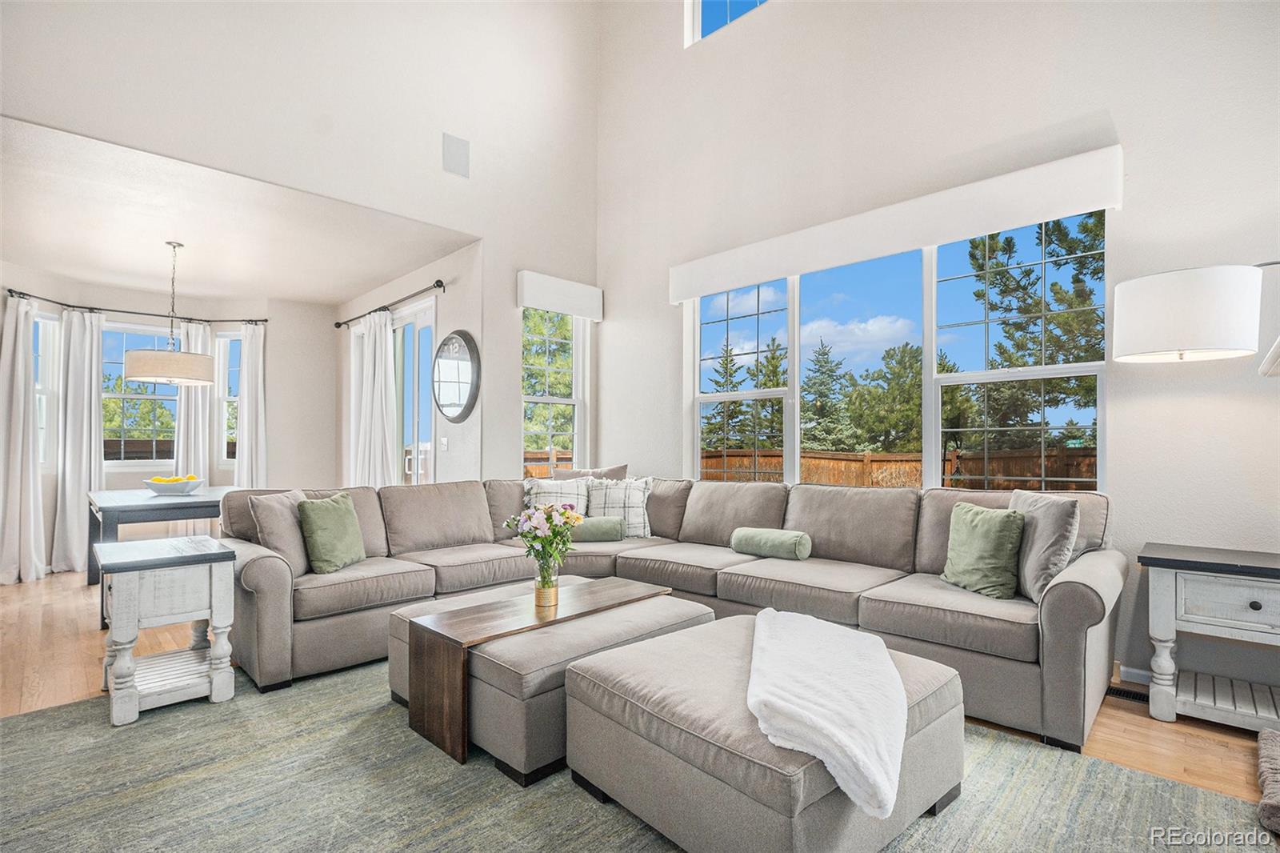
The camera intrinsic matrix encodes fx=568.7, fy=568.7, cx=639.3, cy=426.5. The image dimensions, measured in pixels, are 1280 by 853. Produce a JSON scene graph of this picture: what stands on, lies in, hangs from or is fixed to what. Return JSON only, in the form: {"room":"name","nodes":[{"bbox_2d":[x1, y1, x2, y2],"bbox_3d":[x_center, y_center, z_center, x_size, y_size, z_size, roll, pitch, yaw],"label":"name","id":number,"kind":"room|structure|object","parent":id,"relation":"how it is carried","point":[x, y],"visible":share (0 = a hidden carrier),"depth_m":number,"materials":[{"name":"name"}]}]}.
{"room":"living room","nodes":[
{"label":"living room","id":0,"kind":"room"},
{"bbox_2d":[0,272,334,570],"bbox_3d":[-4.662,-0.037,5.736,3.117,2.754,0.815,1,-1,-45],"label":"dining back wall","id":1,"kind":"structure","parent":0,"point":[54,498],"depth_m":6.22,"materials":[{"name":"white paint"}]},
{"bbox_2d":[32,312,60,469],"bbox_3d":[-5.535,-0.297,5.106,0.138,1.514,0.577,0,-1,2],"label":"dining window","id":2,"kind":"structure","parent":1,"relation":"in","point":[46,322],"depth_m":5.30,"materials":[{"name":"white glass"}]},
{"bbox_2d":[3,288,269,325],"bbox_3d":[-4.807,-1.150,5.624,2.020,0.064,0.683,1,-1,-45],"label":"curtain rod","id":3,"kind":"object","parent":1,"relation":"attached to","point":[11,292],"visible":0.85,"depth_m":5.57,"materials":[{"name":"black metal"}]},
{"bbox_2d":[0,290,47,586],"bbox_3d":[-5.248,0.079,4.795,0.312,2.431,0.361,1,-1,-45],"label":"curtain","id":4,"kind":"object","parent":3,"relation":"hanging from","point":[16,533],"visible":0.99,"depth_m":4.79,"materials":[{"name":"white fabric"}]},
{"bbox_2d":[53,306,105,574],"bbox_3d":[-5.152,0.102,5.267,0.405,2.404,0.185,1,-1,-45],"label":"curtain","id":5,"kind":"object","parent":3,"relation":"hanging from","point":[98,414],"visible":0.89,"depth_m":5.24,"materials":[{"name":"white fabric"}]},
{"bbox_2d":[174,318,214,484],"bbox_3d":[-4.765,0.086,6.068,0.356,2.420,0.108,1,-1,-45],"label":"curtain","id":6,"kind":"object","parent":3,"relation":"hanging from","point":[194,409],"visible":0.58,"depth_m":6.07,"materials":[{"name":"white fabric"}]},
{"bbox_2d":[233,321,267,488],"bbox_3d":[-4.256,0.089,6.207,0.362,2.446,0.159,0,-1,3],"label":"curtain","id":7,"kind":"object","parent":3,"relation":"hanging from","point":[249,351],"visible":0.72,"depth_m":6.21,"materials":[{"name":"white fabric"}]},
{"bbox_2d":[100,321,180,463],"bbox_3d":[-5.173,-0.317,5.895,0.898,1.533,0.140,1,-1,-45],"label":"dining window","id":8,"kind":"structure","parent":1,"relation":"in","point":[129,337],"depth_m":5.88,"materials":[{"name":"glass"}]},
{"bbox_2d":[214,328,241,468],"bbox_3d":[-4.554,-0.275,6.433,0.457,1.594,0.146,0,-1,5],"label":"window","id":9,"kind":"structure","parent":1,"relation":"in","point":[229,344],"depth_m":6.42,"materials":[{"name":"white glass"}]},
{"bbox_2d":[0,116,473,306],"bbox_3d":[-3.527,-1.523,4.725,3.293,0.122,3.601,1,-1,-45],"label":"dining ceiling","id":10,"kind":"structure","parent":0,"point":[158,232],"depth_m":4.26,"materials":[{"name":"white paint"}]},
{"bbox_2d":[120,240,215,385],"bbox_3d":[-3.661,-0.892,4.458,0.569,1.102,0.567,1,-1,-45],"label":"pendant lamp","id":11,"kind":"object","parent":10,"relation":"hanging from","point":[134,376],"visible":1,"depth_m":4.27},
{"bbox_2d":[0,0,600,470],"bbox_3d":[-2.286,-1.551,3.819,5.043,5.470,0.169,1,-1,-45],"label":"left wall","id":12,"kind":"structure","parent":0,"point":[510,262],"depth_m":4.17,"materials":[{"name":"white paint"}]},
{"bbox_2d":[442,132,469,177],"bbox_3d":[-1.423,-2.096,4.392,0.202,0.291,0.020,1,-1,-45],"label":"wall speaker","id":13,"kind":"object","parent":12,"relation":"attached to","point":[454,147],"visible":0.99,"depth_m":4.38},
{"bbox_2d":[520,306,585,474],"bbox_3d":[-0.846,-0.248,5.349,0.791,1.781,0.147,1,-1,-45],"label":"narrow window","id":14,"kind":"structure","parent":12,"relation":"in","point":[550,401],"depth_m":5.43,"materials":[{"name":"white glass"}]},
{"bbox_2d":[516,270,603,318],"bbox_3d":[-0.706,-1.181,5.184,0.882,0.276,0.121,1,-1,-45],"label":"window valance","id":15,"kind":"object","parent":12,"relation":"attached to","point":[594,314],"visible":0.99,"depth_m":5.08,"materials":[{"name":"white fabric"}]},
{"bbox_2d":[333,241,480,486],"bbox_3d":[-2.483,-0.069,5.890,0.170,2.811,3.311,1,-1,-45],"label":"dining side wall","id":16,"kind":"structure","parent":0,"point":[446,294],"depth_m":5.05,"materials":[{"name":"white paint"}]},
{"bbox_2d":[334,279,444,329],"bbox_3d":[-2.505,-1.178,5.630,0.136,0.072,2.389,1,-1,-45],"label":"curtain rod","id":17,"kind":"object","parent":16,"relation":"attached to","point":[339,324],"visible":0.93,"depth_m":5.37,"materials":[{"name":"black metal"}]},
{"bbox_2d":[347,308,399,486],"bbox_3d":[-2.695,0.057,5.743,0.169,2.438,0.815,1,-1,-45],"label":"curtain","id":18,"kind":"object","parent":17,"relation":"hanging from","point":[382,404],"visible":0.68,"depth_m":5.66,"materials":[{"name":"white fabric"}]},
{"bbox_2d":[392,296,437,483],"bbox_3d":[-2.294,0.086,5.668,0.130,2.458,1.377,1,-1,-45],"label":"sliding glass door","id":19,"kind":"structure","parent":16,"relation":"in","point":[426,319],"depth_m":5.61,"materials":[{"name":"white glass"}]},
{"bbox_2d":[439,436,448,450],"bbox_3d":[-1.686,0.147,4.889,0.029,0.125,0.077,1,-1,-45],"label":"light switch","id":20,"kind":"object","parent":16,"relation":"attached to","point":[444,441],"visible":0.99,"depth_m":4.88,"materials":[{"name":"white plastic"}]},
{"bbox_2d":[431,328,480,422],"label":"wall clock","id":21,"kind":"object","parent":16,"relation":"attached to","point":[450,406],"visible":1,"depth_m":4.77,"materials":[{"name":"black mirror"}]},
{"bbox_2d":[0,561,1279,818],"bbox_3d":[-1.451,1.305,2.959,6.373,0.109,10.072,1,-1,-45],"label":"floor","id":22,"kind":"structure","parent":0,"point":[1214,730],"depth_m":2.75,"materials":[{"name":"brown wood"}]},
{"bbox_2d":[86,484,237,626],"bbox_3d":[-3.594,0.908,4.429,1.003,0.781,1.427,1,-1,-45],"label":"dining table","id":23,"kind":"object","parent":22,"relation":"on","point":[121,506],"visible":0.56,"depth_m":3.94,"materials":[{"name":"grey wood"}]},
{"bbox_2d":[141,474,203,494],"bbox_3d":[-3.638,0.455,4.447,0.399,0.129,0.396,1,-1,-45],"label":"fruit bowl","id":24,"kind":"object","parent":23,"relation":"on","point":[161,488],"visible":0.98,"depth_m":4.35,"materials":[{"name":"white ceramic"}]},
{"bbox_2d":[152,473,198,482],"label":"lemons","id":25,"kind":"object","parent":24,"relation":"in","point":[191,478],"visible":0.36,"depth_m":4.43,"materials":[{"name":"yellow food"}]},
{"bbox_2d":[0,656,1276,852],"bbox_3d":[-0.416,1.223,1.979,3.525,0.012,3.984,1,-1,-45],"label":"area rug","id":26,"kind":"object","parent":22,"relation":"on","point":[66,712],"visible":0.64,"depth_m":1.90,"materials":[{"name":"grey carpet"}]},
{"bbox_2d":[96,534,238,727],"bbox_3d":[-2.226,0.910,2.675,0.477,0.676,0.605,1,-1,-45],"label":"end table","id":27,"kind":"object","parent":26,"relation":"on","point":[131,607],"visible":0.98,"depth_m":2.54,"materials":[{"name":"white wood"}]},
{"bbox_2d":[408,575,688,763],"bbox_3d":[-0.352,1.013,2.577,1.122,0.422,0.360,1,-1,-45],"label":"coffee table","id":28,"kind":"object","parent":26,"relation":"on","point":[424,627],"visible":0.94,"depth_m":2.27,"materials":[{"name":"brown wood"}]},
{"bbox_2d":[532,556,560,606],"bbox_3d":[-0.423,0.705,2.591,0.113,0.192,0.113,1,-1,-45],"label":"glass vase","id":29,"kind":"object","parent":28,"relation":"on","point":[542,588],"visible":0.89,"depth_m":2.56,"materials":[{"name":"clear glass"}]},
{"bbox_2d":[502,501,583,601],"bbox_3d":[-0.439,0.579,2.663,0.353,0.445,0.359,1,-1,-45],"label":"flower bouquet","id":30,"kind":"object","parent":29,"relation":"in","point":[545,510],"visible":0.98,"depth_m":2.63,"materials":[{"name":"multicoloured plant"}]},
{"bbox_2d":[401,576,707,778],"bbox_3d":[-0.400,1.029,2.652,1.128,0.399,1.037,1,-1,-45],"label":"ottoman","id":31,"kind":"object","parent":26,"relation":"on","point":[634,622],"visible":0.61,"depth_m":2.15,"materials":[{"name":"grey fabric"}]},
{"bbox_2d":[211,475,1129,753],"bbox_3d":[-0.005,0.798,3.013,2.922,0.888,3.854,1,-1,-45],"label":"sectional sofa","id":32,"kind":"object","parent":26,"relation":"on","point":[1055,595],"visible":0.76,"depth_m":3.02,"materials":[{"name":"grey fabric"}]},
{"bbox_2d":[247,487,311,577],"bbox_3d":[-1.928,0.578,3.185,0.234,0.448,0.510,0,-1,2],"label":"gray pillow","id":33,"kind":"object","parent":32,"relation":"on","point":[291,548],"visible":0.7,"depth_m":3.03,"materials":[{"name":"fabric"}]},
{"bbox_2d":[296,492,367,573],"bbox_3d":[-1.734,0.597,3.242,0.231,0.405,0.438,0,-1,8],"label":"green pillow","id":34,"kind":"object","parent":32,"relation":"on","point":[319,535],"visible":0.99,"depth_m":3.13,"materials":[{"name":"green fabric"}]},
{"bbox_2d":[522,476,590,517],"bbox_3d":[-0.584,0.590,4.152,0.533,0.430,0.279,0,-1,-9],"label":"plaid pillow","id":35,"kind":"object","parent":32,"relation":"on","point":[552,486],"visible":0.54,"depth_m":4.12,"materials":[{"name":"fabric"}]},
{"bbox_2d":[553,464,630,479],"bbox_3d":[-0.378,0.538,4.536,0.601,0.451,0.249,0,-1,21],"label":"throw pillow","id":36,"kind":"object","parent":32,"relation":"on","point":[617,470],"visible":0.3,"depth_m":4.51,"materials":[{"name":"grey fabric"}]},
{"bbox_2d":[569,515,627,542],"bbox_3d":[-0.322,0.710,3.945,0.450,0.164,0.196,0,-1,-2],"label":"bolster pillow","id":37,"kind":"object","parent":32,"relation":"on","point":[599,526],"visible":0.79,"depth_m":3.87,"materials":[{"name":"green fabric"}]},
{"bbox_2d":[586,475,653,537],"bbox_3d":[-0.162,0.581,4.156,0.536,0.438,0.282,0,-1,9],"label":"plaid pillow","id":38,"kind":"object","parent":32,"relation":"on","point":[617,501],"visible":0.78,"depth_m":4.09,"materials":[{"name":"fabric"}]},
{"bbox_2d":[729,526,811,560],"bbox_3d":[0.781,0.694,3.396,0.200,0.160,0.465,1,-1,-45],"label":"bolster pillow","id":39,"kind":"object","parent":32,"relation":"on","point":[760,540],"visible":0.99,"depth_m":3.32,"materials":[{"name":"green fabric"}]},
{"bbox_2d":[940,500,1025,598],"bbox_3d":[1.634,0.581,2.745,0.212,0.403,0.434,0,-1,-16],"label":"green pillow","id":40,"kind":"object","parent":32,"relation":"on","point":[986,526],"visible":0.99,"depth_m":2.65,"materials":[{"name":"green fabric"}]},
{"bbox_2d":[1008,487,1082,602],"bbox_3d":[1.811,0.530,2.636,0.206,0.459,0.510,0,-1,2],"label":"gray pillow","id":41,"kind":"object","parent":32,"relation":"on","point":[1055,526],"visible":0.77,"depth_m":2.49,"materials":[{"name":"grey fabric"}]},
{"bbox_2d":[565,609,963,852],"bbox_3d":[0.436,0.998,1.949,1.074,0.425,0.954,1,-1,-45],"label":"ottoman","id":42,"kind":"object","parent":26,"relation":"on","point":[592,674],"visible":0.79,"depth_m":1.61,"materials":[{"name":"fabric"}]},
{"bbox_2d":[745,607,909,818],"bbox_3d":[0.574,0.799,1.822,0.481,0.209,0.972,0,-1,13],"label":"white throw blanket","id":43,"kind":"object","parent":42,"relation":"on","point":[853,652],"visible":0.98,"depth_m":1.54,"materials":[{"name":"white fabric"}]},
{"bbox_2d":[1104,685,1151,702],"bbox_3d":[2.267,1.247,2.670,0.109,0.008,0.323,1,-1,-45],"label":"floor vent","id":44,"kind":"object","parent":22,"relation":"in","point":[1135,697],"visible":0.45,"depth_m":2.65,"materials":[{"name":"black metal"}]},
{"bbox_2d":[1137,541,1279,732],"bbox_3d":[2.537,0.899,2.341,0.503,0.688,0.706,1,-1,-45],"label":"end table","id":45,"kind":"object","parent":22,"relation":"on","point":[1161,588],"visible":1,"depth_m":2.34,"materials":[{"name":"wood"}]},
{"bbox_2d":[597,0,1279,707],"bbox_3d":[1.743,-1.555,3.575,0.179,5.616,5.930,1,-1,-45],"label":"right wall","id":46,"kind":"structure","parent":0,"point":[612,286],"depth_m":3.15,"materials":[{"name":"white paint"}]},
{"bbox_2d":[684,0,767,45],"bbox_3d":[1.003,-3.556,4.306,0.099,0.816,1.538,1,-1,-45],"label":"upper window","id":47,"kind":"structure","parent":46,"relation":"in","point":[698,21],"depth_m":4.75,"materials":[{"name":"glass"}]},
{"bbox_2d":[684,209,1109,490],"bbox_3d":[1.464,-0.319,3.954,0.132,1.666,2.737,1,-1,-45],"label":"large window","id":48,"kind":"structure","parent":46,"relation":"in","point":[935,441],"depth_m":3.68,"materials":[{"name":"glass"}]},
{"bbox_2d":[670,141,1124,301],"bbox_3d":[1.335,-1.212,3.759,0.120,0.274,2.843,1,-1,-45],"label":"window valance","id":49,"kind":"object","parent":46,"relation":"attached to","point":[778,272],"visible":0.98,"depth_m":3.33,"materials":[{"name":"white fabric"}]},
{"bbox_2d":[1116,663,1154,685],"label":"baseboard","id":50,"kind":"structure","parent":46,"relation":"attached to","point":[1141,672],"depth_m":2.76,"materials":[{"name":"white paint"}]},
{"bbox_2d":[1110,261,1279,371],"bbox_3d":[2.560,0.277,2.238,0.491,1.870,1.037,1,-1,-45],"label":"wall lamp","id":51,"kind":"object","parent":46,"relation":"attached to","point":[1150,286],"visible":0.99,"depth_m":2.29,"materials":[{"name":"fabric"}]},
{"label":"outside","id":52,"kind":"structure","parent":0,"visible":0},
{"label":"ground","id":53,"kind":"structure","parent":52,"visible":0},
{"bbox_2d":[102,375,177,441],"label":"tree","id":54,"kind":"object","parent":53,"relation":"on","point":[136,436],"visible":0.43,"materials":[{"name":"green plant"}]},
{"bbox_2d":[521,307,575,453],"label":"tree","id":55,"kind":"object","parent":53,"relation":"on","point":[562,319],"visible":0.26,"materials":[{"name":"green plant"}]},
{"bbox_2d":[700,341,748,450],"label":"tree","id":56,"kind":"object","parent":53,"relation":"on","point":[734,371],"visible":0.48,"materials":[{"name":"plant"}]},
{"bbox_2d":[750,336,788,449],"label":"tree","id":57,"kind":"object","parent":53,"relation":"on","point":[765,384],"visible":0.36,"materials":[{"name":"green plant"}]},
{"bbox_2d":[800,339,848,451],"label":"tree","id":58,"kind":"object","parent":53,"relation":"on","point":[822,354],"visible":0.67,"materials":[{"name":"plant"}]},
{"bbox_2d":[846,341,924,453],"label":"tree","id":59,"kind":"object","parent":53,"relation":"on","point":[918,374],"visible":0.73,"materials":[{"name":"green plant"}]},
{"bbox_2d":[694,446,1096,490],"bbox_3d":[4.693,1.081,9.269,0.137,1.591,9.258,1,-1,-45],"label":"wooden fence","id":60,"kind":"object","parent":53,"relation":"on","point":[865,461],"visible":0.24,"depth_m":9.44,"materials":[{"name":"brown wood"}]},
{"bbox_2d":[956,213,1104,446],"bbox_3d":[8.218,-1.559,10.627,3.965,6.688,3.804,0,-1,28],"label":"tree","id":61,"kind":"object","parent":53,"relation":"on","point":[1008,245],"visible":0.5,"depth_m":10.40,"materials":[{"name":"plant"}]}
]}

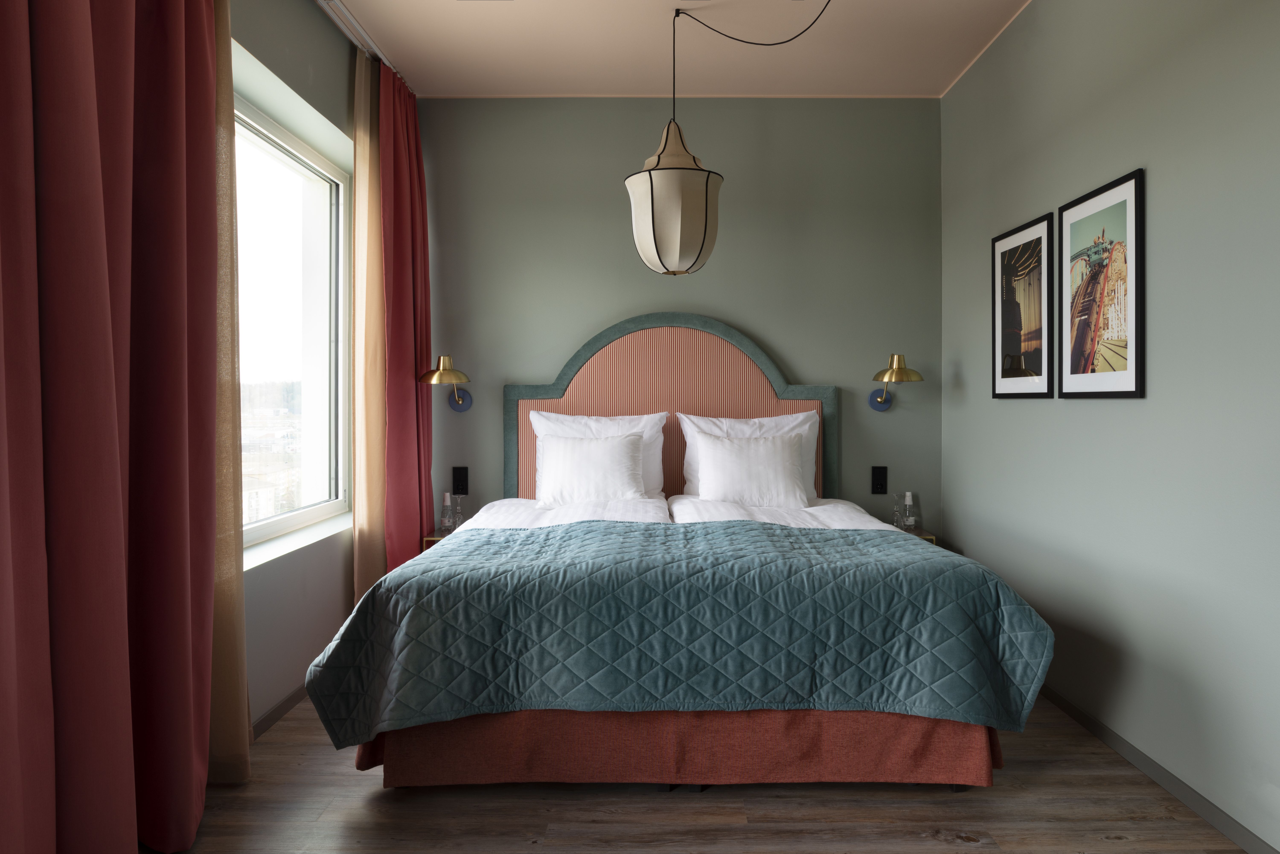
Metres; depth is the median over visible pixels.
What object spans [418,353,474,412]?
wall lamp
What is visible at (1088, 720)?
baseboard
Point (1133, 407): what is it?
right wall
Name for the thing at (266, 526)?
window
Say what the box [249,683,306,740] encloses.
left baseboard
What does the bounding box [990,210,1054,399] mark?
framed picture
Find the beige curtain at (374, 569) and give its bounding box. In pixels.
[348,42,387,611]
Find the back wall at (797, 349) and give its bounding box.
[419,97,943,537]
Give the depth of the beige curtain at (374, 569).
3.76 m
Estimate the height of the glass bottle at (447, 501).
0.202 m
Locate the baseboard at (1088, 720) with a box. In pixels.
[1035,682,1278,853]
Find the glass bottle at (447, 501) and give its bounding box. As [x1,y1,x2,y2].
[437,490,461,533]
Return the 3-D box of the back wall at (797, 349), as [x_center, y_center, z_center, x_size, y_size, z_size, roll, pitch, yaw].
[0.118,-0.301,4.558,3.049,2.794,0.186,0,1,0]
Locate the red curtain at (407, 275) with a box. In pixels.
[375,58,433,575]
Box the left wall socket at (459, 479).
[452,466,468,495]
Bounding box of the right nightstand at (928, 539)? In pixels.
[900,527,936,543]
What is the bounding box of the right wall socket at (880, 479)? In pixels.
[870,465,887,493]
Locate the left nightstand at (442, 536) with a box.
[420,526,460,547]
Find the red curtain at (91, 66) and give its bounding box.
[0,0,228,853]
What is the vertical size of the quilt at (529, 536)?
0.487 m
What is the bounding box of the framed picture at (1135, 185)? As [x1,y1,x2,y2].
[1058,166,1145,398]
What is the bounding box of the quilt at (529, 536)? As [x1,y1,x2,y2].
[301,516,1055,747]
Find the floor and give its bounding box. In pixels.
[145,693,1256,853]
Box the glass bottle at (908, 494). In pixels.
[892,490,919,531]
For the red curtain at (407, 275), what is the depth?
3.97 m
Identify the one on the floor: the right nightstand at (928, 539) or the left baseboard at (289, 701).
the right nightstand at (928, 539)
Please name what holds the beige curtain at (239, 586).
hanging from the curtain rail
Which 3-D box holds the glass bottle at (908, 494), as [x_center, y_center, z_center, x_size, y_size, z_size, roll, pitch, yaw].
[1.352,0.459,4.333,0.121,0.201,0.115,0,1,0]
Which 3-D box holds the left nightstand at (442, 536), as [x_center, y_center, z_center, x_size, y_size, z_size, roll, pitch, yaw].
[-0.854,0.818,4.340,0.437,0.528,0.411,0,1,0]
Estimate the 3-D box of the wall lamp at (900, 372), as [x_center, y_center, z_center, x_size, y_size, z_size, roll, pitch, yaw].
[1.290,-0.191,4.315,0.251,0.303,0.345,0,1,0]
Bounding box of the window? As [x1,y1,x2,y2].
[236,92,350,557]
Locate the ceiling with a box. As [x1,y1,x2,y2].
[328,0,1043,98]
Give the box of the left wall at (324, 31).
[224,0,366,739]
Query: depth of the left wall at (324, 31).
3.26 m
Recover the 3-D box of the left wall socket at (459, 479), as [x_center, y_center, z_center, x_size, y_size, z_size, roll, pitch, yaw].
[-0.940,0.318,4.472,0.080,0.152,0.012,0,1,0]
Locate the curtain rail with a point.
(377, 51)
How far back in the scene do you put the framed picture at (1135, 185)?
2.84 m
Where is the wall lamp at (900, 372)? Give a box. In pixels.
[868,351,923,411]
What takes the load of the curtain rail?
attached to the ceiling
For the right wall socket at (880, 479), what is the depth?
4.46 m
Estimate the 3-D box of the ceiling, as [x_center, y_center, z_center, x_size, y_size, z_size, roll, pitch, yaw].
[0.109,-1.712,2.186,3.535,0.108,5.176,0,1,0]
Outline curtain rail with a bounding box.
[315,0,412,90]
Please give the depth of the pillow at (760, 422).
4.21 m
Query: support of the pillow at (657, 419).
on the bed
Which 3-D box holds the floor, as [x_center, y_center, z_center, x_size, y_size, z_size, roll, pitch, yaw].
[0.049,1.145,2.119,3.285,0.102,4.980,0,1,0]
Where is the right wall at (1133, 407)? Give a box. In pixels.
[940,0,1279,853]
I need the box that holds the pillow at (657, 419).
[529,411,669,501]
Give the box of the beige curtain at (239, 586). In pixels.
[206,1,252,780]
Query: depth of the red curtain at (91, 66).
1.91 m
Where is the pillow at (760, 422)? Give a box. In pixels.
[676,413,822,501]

◆ **WHAT THE EXERCISE ASKS**: The line containing "For the right" and all lines after it, through the last line of the data, should be retyped exactly.

◆ **TASK SOLUTION**:
For the right wall socket at (880, 479), what is the depth?
4.46 m
Estimate the 3-D box of the ceiling, as [x_center, y_center, z_center, x_size, y_size, z_size, roll, pitch, yaw].
[0.109,-1.712,2.186,3.535,0.108,5.176,0,1,0]
Outline curtain rail with a bounding box.
[315,0,412,90]
Please give the depth of the pillow at (760, 422).
4.21 m
Query: support of the pillow at (657, 419).
on the bed
Which 3-D box holds the floor, as [x_center, y_center, z_center, x_size, y_size, z_size, roll, pitch, yaw].
[0.049,1.145,2.119,3.285,0.102,4.980,0,1,0]
Where is the right wall at (1133, 407)? Give a box. In pixels.
[940,0,1279,853]
I need the box that holds the pillow at (657, 419).
[529,411,669,501]
Give the box of the beige curtain at (239, 586). In pixels.
[206,1,252,780]
Query: depth of the red curtain at (91, 66).
1.91 m
Where is the pillow at (760, 422)? Give a box. In pixels.
[676,413,822,501]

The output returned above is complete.